Sunday, 30 July 2017

Action or awareness?


Everyone is ‘aware’ of the farmer suicides scaling up each day with the
plights still not inching the end. Everyone is ‘aware’ of the recurring protests
spearheaded in the capital. Everyone is ‘acquainted’ with the methods of
protest that the peasants staged to present their destitute state. We are just
aware’. With this condition unceasing, the crying need is ‘ACTION’ and not
awareness. This doesn’t mean a group of angry youngsters jumping into
the protest field or a huddle agitating in Marina. The realistic solution for
this issue roots from the scratch-emphasizing agriculture to be a part of
school education. Just like moral science being a section to be imbibed in
the curriculum, why can’t a way of living like agriculture be inculcated too?
If that’s the case, how can the syllabi be shaped up?

The subject must focus on renaissance of Indian agriculture, agricultural
practices, seed and planting techniques, soil tests. This may sound tedious
for a 10-year- old. But the subject must concentrate more on hands-on
experience rather than being a boring book. Here are some of the
techniques that can be incorporated:


Borrowing the words of Aeschylus “From a small seed a mighty trunk may
grow”. The life starts from seed and this begins from home, so the
collection of seeds from home to outdoor implants a quest.
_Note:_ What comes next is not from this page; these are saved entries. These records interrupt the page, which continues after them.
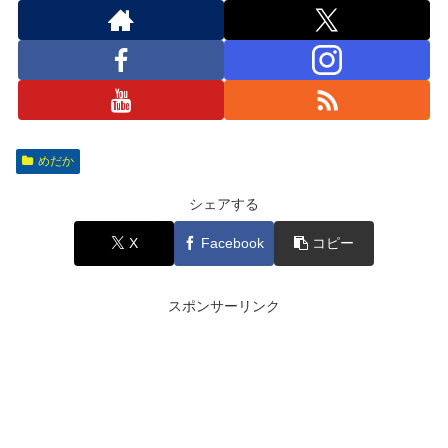
めだか
シェアする
X
Facebook
コピー
スポンサーリンク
The plantation
of seeds helps in understanding the science behind the life cycle of a seed.
Once they are introduced into sprouting process, it can be extended to
simple agricultural practices like container farming. 
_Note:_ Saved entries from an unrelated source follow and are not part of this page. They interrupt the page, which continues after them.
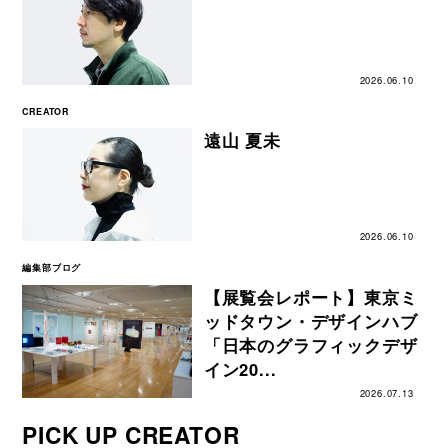
2026.06.10
CREATOR
遠⼭ 夏未
2026.06.10
編集部ブログ
【展覧会レポート】東京ミ
ッドタウン・デザインハブ
「日本のグラフィックデザ
イン20...
2026.07.13
PICK UP CREATOR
Container farming involves the use of any container at home with holes
drilled at the bottom for plantation. The right amount of space and right
conditions makes this space-efficient technique a success.

An interesting activity that attracts any age is seed bombs or seed balls.
Seeds combined with the mixture of clay and manure are wrapped into
lumps and thrown like balls. This seed propagation method that is non-
destructive to soil health is ideal for urban areas. 

After cultivation comes the nourishing part which involves the preparation
of natural manures. This can be done by converting leaf litters into manures
which highlights waste management.

Periodic farm and agricultural area visits are inevitable. This gives an
exposure on the real ‘groundwork’ behind the production of food. Farmers
share their wisdom and this makes the pain behind their laborious work
more apprehend.

Beyond books

Agriculture isn’t something based only on land or crops. The TNAU
(Tamilnadu Agricultural University) offers nearly 12 agricultural courses
comprising of B.Sc (Agriculture), B.Sc (Agribusiness management), B.Tech
(Agricultural engineering). It can also be melded with technology with
B.Tech (Agricultural Information Technology) standing as a testimony. It is
the backbone that drives our economy with its dormant scope.